[Exercise prompt]
Below are some records. Pull every line that contains the word "Width".

*** Recorded data Section Begins ***

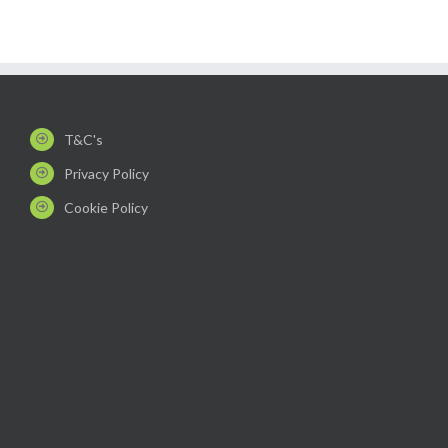
T&C's
Privacy Policy
Cookie Policy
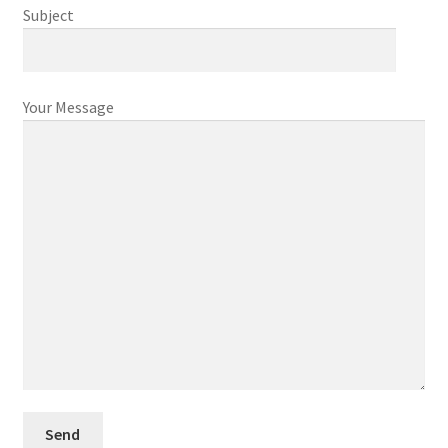
Subject
Your Message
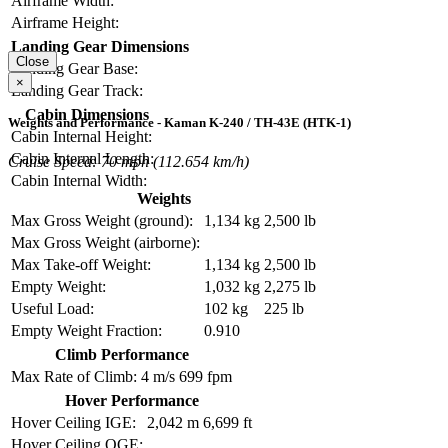
Airframe Width:
Airframe Height:
Landing Gear Dimensions
Close
Landing Gear Base:
×
Landing Gear Track:
Cabin Dimensions
Weights and Performance - Kaman K-240 / TH-43E (HTK-1)
Cabin Internal Height:
Cabin Internal Length:
Cruise Speed: 70 mph (112.654 km/h)
Cabin Internal Width:
Weights
Max Gross Weight (ground):
1,134 kg
2,500 lb
Max Gross Weight (airborne):
Max Take-off Weight:
1,134 kg
2,500 lb
Empty Weight:
1,032 kg
2,275 lb
Useful Load:
102 kg
225 lb
Empty Weight Fraction:
0.910
Climb Performance
Max Rate of Climb:
4 m/s
699 fpm
Hover Performance
Hover Ceiling IGE:
2,042 m
6,699 ft
Hover Ceiling OGE:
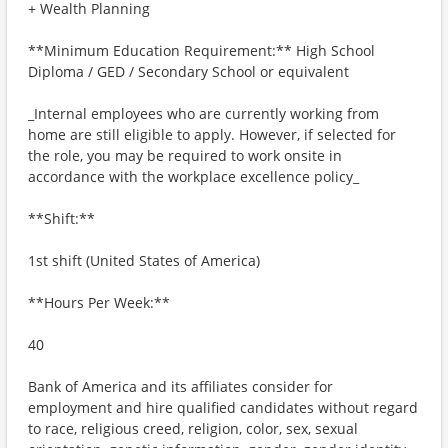
+ Wealth Planning
**Minimum Education Requirement:** High School
Diploma / GED / Secondary School or equivalent
_Internal employees who are currently working from
home are still eligible to apply. However, if selected for
the role, you may be required to work onsite in
accordance with the workplace excellence policy_
**Shift:**
1st shift (United States of America)
**Hours Per Week:**
40
Bank of America and its affiliates consider for
employment and hire qualified candidates without regard
to race, religious creed, religion, color, sex, sexual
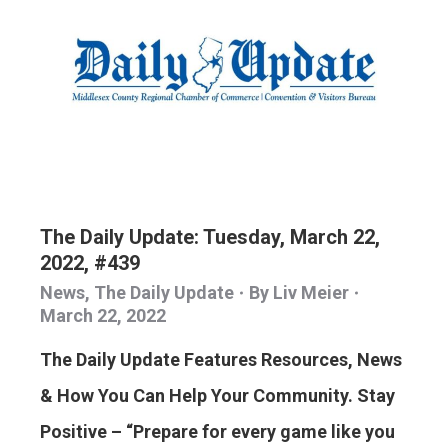
The Daily Update: Tuesday, March 22,
2022, #439
News
,
The Daily Update
By
Liv Meier
March 22, 2022
The Daily Update Features Resources, News
& How You Can Help Your Community. Stay
Positive – “Prepare for every game like you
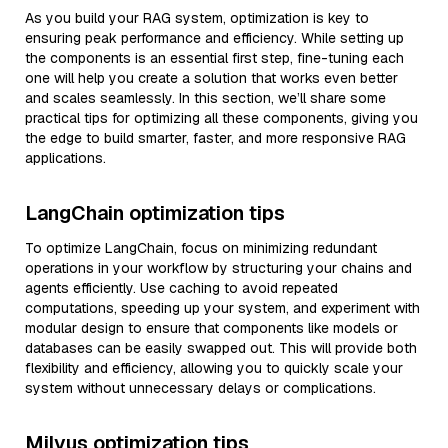
As you build your RAG system, optimization is key to
ensuring peak performance and efficiency. While setting up
the components is an essential first step, fine-tuning each
one will help you create a solution that works even better
and scales seamlessly. In this section, we’ll share some
practical tips for optimizing all these components, giving you
the edge to build smarter, faster, and more responsive RAG
applications.
LangChain optimization tips
To optimize LangChain, focus on minimizing redundant
operations in your workflow by structuring your chains and
agents efficiently. Use caching to avoid repeated
computations, speeding up your system, and experiment with
modular design to ensure that components like models or
databases can be easily swapped out. This will provide both
flexibility and efficiency, allowing you to quickly scale your
system without unnecessary delays or complications.
Milvus optimization tips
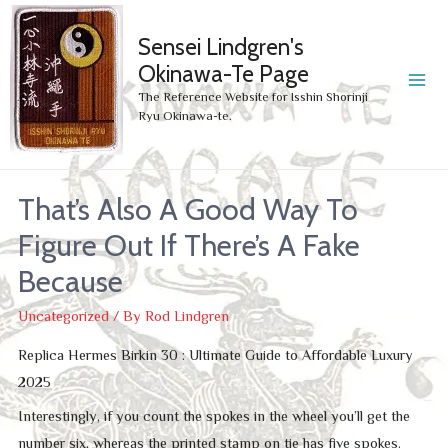
Sensei Lindgren's
Okinawa-Te Page
MA
The Reference Website for Isshin Shorinji
Ryu Okinawa-te.
ME
That’s Also A Good Way To
Figure Out If There’s A Fake
Because
Uncategorized
/ By
Rod Lindgren
Replica Hermes Birkin 30 : Ultimate Guide to Affordable Luxury
2025
Interestingly, if you count the spokes in the wheel you’ll get the
number six, whereas the printed stamp on tie has five spokes.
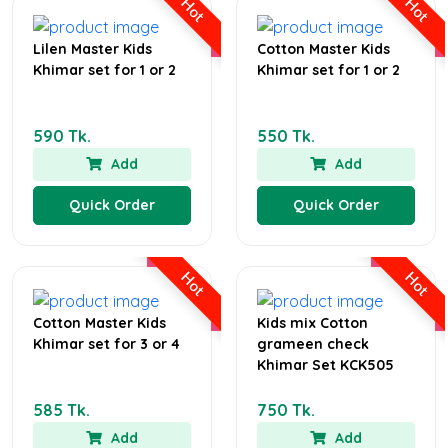
Hot
Hot
Lilen Master Kids
Cotton Master Kids
Khimar set for 1 or 2
Khimar set for 1 or 2
590 Tk.
550 Tk.
Add
Add
Quick Order
Quick Order
Hot
Hot
Cotton Master Kids
Kids mix Cotton
Khimar set for 3 or 4
grameen check
Khimar Set KCK505
585 Tk.
750 Tk.
Add
Add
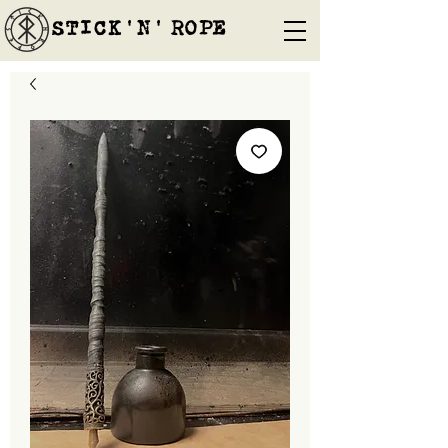
STICK'N'´ROPE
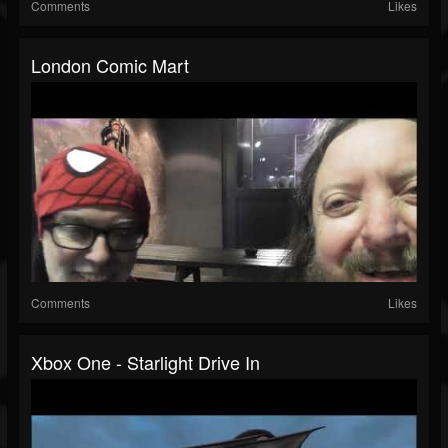
Comments
Likes
London Comic Mart
Comments
Likes
Xbox One - Starlight Drive In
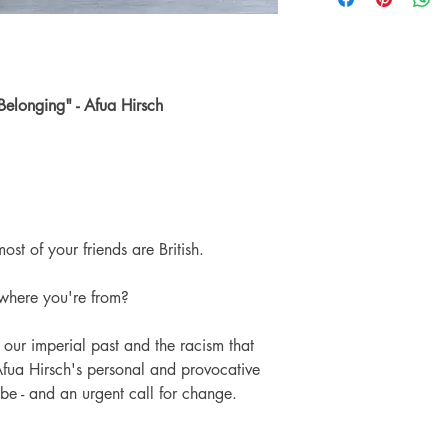
Number of pages: 
might have are a resul
another reader.
The Preloved books we
usable condition. The 
other imperfection are
 Belonging" - Afua Hirsch
hopefully love them no
The images on this pag
and when buying a Pr
knowing that the books
ost of your friends are British.
where you're from?
our imperial past and the racism that
Afua Hirsch's personal and provocative
be - and an urgent call for change.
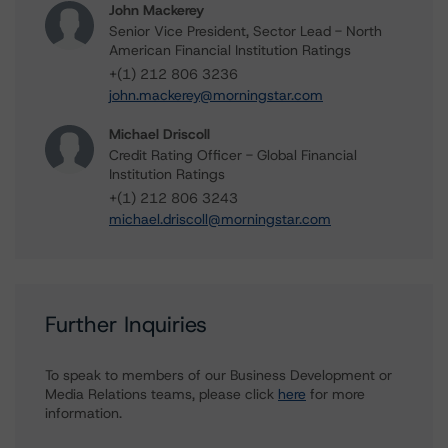
John Mackerey
Senior Vice President, Sector Lead - North
American Financial Institution Ratings
+(1) 212 806 3236
john.mackerey@morningstar.com
Michael Driscoll
Credit Rating Officer - Global Financial
Institution Ratings
+(1) 212 806 3243
michael.driscoll@morningstar.com
Further Inquiries
To speak to members of our Business Development or
Media Relations teams, please click
here
for more
information.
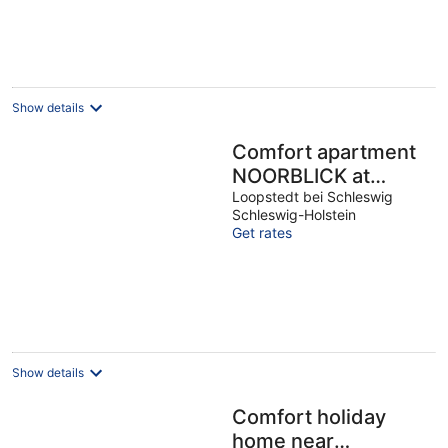
Show details
Comfort apartment
NOORBLICK at
Haddebyer Noor, up
Loopstedt bei Schleswig
Schleswig-Holstein
to 2 people, culture,
Get rates
hiking, cycling
Show details
Comfort holiday
home near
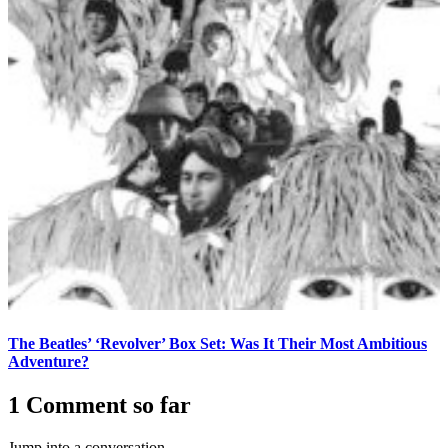
The Beatles’ ‘Revolver’ Box Set: Was It Their Most Ambitious
Adventure?
1 Comment so far
Jump into a conversation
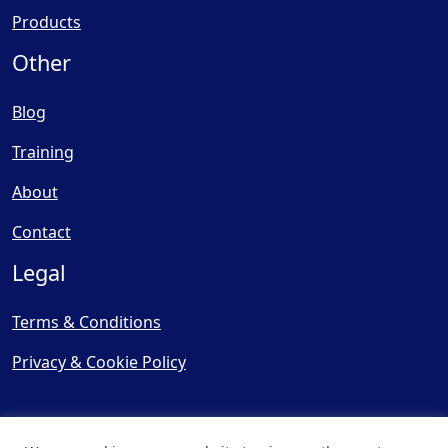
Products
Other
Blog
Training
About
Contact
Legal
Terms & Conditions
Privacy & Cookie Policy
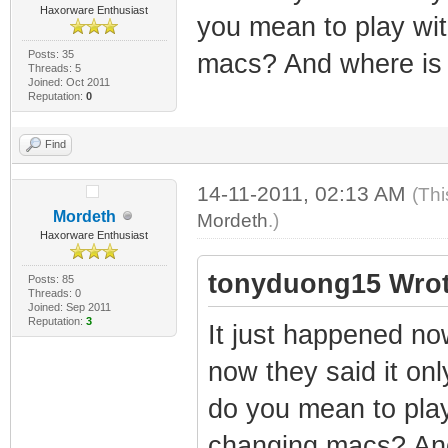
Haxorware Enthusiast
you mean to play wi
Posts: 35
macs? And where is 
Threads: 5
Joined: Oct 2011
Reputation:
0
Find
14-11-2011, 02:13 AM
(Thi
Mordeth
Mordeth
.)
Haxorware Enthusiast
tonyduong15 Wrot
Posts: 85
Threads: 0
Joined: Sep 2011
Reputation:
3
It just happened no
now they said it only
do you mean to pla
changing macs? And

*** Recorded data Section Ends ***

[Result]
Airframe Width:
Cabin Internal Width:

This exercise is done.